My new project involves getting data from 500+ remote sites into a target database; in parallel, quickly. Thanks to some proof of concept work done by my coworker Mike “The Devastator” Hurd (I made up the nickname), I got to learn SSIS, and I’m cursing that I had not picked it up earlier.
What Is SSIS?
- Imagine you wanted to write a generic program to get data from point A to point B, but modify it along the way.
- You wanted pluggable components that could talk to each other.
- You wanted anything that could be done in parallel to be done in parallel. Ie, read from two tables at the same time if you have bandwidth.
- You want it to work buffered rather than row by row. But dynamically figure out buffer sizes so that they fit well to the page size on the computer (to minimize swapping)
- You want a GUI that you can configure these components with.
- You want every component to have a configurable “if things fail” state, to redirect failed rows to other components, etc.
- You want it to be solid – no leaking memory, etc
- You want to parameterize the stuff getting into the components
- You want it to be runnable from a command line, with ability to override parameters and connection strings.

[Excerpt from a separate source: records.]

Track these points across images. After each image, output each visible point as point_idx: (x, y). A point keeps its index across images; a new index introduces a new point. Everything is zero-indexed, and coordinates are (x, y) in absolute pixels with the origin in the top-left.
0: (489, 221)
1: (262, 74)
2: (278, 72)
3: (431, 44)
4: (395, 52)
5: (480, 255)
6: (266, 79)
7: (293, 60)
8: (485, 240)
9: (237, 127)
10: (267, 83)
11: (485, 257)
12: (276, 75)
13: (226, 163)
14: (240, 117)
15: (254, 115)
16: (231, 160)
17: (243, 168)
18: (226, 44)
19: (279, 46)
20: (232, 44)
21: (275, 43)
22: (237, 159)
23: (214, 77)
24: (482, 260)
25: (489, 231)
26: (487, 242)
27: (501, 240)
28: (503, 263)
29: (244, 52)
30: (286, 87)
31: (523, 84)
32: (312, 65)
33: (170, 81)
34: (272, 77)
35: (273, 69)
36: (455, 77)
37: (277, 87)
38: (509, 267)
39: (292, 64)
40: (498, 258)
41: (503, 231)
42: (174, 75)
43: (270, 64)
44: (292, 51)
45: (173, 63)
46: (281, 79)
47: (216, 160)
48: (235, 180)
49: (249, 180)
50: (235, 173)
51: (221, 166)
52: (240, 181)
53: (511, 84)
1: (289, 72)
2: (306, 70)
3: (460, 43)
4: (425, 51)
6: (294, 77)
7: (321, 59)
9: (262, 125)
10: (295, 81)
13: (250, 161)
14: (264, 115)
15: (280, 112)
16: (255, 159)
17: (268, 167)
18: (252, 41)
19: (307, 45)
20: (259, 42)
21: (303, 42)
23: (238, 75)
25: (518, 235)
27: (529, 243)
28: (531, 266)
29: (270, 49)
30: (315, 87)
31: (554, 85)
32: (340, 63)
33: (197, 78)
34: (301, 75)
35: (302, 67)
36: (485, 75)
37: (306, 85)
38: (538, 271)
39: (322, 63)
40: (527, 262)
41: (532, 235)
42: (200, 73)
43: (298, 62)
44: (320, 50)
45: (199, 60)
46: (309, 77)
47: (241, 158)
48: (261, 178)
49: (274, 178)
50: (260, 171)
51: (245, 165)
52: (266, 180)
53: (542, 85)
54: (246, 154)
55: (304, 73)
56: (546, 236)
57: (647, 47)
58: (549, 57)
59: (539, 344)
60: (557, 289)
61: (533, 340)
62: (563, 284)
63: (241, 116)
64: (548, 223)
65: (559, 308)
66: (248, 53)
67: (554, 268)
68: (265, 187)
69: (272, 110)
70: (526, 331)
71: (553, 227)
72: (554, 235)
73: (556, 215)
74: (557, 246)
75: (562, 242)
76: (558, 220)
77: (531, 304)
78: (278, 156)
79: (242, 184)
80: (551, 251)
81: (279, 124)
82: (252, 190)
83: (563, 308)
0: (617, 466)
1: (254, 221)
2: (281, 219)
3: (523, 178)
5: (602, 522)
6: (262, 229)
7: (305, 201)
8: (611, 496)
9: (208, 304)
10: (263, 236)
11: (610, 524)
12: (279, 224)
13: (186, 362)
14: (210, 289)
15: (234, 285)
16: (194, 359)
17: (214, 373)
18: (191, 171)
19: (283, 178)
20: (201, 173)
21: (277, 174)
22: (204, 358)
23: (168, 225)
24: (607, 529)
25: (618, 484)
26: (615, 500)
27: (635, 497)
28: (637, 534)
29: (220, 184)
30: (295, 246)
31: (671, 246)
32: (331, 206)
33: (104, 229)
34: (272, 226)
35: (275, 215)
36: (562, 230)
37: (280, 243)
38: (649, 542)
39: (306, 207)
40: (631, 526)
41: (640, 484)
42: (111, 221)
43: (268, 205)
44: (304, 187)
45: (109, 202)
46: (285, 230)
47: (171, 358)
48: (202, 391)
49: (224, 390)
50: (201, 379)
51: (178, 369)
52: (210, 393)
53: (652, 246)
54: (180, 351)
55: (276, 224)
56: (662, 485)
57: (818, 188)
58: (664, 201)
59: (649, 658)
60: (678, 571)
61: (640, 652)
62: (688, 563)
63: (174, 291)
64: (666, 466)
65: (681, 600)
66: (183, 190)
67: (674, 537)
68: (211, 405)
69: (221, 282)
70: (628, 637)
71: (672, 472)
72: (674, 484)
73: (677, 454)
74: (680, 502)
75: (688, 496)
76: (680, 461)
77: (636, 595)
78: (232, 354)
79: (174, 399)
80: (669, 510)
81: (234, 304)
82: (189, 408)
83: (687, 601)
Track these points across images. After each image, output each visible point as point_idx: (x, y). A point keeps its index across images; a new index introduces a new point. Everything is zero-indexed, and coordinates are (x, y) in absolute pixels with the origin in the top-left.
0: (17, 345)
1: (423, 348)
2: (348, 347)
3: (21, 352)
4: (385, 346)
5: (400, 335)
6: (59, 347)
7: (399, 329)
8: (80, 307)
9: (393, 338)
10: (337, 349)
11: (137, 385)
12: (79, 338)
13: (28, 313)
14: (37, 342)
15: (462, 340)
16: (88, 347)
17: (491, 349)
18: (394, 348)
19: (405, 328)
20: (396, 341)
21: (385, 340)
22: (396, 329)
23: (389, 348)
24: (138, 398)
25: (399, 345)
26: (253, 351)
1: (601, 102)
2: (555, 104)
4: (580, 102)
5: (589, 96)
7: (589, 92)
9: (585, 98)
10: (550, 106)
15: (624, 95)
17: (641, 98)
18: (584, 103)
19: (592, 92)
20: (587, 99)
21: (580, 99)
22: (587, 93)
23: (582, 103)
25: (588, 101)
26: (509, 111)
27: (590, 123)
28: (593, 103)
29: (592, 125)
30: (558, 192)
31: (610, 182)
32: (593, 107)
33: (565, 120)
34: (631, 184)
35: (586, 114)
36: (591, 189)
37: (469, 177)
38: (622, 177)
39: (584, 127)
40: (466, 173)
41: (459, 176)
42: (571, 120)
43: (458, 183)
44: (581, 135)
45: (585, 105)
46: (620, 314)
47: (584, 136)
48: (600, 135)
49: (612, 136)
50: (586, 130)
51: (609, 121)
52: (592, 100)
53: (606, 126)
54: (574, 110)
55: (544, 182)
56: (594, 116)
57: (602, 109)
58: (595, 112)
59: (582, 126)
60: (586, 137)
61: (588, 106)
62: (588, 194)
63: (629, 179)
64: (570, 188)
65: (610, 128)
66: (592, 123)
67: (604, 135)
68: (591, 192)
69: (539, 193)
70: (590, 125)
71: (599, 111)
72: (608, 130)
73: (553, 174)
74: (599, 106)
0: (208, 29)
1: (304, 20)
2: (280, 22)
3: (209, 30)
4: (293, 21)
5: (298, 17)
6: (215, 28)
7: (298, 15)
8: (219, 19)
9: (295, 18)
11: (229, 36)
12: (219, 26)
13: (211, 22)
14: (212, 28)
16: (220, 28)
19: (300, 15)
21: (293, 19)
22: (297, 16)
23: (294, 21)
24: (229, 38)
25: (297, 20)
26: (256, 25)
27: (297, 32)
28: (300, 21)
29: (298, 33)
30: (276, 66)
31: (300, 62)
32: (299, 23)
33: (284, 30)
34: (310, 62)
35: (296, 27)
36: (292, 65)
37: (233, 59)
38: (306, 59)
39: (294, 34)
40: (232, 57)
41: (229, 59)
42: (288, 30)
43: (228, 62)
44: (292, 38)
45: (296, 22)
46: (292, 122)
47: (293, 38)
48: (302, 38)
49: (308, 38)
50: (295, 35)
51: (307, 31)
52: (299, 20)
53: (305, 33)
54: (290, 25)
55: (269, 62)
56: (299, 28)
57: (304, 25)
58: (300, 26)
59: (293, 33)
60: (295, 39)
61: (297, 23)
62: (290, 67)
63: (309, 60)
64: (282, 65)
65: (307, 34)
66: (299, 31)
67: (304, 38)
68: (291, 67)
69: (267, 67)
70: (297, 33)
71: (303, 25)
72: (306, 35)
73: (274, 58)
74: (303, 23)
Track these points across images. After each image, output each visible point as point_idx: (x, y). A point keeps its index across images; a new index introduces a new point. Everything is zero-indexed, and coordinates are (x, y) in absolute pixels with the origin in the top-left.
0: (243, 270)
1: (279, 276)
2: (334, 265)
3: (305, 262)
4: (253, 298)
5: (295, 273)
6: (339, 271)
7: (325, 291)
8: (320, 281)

- You want the whole configuration to be saveable as an XML file, or hosted in a SQL Server
- You want to be able to schedule it to run from SQLAGent (SQL Server’s “Cron” thing)
- You want to be able to run it directly from C# via managed code.
Then you would write SSIS.
What Does It Look Like?
Initial Gotchas
SSIS requires some level of licensing, so this does NOT work:
- Install SQLEXPRESS
- install Visual Studio 2012 Premium
- Install SSIS add-on
- Install SSDT (“database tooling for VS2012”)
It successfully loads, and you can debug packages within Visual Studio, but you cannot run them outside via dtexec and dtexecui (the command line thingies for SSIS). Instead, you need to add:
- Install SQL Server Developer Edition (which includes SSIS) (or standard edition)
- Select Integration Services & Data Tools
- Do NOT have to install the engine.
- Might have to install an updated SSDT to get VS2012 support
Then everything runs fine.
The other thing I quickly learned is it is very Schema-dependent. The reason for this is it allocates row counts into buffer sizes based on the size of the rows – so a Varchar(MAX) field is very different from a Varchar(250) field – and the schema will fail to validate if the underlying data source it is reading from does not match perfectly.
The solution I had to apply was to do a select cast(x as varchar(250)) as x to extract the data to guarantee the schema coming in to SSIS.
Conclusion
Very glad to have this tool in my arsenal. Thanks Mike!